- Parent company: Sony Music Entertainment
- Founded: 1978
- Founder: Richard Perry
- Status: Defunct
- Distributors: Elektra Records/ Asylum Records (United States and Canada) (1978-1982); WEA Discos (Brazil, South America, Central America, Mexico and Caribbean) (1978-1982); RCA Victor (1982-1985)
- Genre: Various
- Country of origin: U.S.

= Planet Records =

American record label

Planet Records was an American record label founded in 1978 by record producer Richard Perry.
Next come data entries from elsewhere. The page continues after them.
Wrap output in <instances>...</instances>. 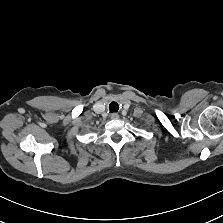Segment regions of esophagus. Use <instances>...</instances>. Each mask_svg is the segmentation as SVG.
I'll return each instance as SVG.
<instances>
[{
  "label": "esophagus",
  "mask_w": 223,
  "mask_h": 223,
  "mask_svg": "<svg viewBox=\"0 0 223 223\" xmlns=\"http://www.w3.org/2000/svg\"><path fill=\"white\" fill-rule=\"evenodd\" d=\"M119 118V115L117 113H112L111 114V119L116 120Z\"/></svg>",
  "instance_id": "obj_1"
}]
</instances>
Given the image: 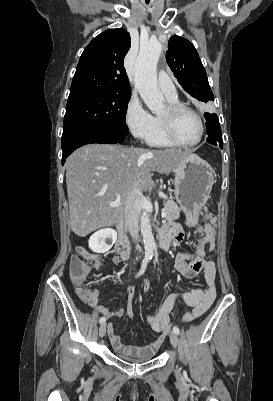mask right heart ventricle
Returning a JSON list of instances; mask_svg holds the SVG:
<instances>
[{
    "instance_id": "1",
    "label": "right heart ventricle",
    "mask_w": 273,
    "mask_h": 401,
    "mask_svg": "<svg viewBox=\"0 0 273 401\" xmlns=\"http://www.w3.org/2000/svg\"><path fill=\"white\" fill-rule=\"evenodd\" d=\"M168 101L170 103H178L179 102L177 96L174 98H171V99L168 98ZM146 142L150 146H154V147H170V148L178 147V145H176L175 143H173L166 137L164 130L162 128L159 116L154 117L153 129H152L150 135L146 138Z\"/></svg>"
}]
</instances>
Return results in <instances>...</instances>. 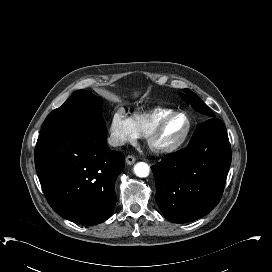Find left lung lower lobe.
Masks as SVG:
<instances>
[{"label":"left lung lower lobe","instance_id":"left-lung-lower-lobe-1","mask_svg":"<svg viewBox=\"0 0 272 272\" xmlns=\"http://www.w3.org/2000/svg\"><path fill=\"white\" fill-rule=\"evenodd\" d=\"M230 164L225 125L210 118L197 127L185 149L151 167L163 215L186 223L208 214L222 196Z\"/></svg>","mask_w":272,"mask_h":272}]
</instances>
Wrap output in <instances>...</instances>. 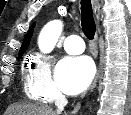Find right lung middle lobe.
Segmentation results:
<instances>
[{
  "instance_id": "dd1d6c3e",
  "label": "right lung middle lobe",
  "mask_w": 131,
  "mask_h": 115,
  "mask_svg": "<svg viewBox=\"0 0 131 115\" xmlns=\"http://www.w3.org/2000/svg\"><path fill=\"white\" fill-rule=\"evenodd\" d=\"M21 56H22V54H20L18 58H20Z\"/></svg>"
}]
</instances>
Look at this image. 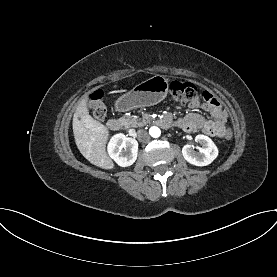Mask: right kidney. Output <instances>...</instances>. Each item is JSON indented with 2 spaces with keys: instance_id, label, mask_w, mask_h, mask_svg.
Masks as SVG:
<instances>
[{
  "instance_id": "1",
  "label": "right kidney",
  "mask_w": 277,
  "mask_h": 277,
  "mask_svg": "<svg viewBox=\"0 0 277 277\" xmlns=\"http://www.w3.org/2000/svg\"><path fill=\"white\" fill-rule=\"evenodd\" d=\"M108 154L119 166H130L137 159L138 142L122 133L116 134L108 144Z\"/></svg>"
}]
</instances>
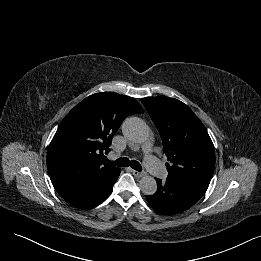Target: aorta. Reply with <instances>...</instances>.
<instances>
[{
  "label": "aorta",
  "mask_w": 261,
  "mask_h": 261,
  "mask_svg": "<svg viewBox=\"0 0 261 261\" xmlns=\"http://www.w3.org/2000/svg\"><path fill=\"white\" fill-rule=\"evenodd\" d=\"M122 132L128 140L134 143H143L149 136L147 125L137 117L126 119L122 125ZM139 187L145 195H153L157 191L156 180L149 175H145L140 179Z\"/></svg>",
  "instance_id": "1"
}]
</instances>
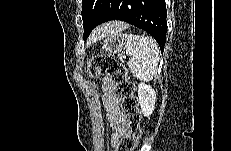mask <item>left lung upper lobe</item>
Segmentation results:
<instances>
[{"label":"left lung upper lobe","mask_w":231,"mask_h":151,"mask_svg":"<svg viewBox=\"0 0 231 151\" xmlns=\"http://www.w3.org/2000/svg\"><path fill=\"white\" fill-rule=\"evenodd\" d=\"M115 0H83L82 19L84 37L89 36L91 31L98 26L100 20L109 12Z\"/></svg>","instance_id":"5c2ea615"}]
</instances>
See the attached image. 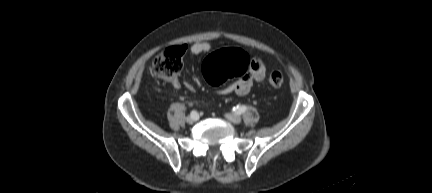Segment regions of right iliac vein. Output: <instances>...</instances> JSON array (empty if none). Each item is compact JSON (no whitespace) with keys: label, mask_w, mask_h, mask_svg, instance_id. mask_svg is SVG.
I'll use <instances>...</instances> for the list:
<instances>
[{"label":"right iliac vein","mask_w":432,"mask_h":193,"mask_svg":"<svg viewBox=\"0 0 432 193\" xmlns=\"http://www.w3.org/2000/svg\"><path fill=\"white\" fill-rule=\"evenodd\" d=\"M198 118H199V116H198V114L196 115V116H188L187 118H186V121H187V123H189V124H193L194 122H196L197 120H198Z\"/></svg>","instance_id":"1"}]
</instances>
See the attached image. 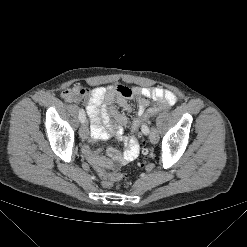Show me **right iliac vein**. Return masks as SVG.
<instances>
[{
    "label": "right iliac vein",
    "mask_w": 247,
    "mask_h": 247,
    "mask_svg": "<svg viewBox=\"0 0 247 247\" xmlns=\"http://www.w3.org/2000/svg\"><path fill=\"white\" fill-rule=\"evenodd\" d=\"M79 135L82 139H87L88 135H89V129H88V125L86 122H83L80 129H79Z\"/></svg>",
    "instance_id": "right-iliac-vein-1"
}]
</instances>
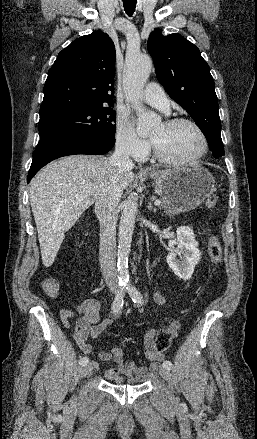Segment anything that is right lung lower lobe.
<instances>
[{"mask_svg":"<svg viewBox=\"0 0 257 439\" xmlns=\"http://www.w3.org/2000/svg\"><path fill=\"white\" fill-rule=\"evenodd\" d=\"M115 142L72 132L56 133L40 139L34 153L27 181L47 163L73 154L102 155L112 149Z\"/></svg>","mask_w":257,"mask_h":439,"instance_id":"right-lung-lower-lobe-1","label":"right lung lower lobe"}]
</instances>
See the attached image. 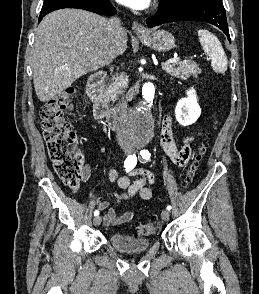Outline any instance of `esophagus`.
<instances>
[{
    "instance_id": "34e87169",
    "label": "esophagus",
    "mask_w": 259,
    "mask_h": 294,
    "mask_svg": "<svg viewBox=\"0 0 259 294\" xmlns=\"http://www.w3.org/2000/svg\"><path fill=\"white\" fill-rule=\"evenodd\" d=\"M132 30L134 33H136L138 36H143L146 34V28L139 22H134L132 25Z\"/></svg>"
}]
</instances>
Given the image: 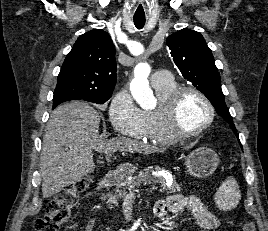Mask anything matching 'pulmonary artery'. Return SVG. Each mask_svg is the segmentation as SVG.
<instances>
[{"label":"pulmonary artery","mask_w":268,"mask_h":231,"mask_svg":"<svg viewBox=\"0 0 268 231\" xmlns=\"http://www.w3.org/2000/svg\"><path fill=\"white\" fill-rule=\"evenodd\" d=\"M168 80H170L169 72L164 69L154 72L150 78L152 85H156L158 83L168 81Z\"/></svg>","instance_id":"pulmonary-artery-1"}]
</instances>
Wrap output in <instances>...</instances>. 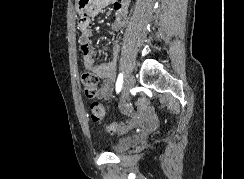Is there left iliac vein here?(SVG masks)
Here are the masks:
<instances>
[{
	"label": "left iliac vein",
	"instance_id": "left-iliac-vein-1",
	"mask_svg": "<svg viewBox=\"0 0 244 179\" xmlns=\"http://www.w3.org/2000/svg\"><path fill=\"white\" fill-rule=\"evenodd\" d=\"M135 85V79L132 74L128 75L124 81V85L122 87V97L123 100L121 102V108L125 106V103L130 99V90Z\"/></svg>",
	"mask_w": 244,
	"mask_h": 179
}]
</instances>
It was distributed by Elektra/Asylum Records until 1982, when Perry sold it to RCA Records.

==Label history==
===Beginnings===
The label was founded in 1978 by Perry as a side vehicle for showcasing new talent he was nurturing while he was still producing existing artists for other record labels. The first act signed to the label was the Pointer Sisters, who became the label's biggest sellers. Other acts on the label included Bill Medley, Greg Phillinganes, the Plimsouls and American Noise.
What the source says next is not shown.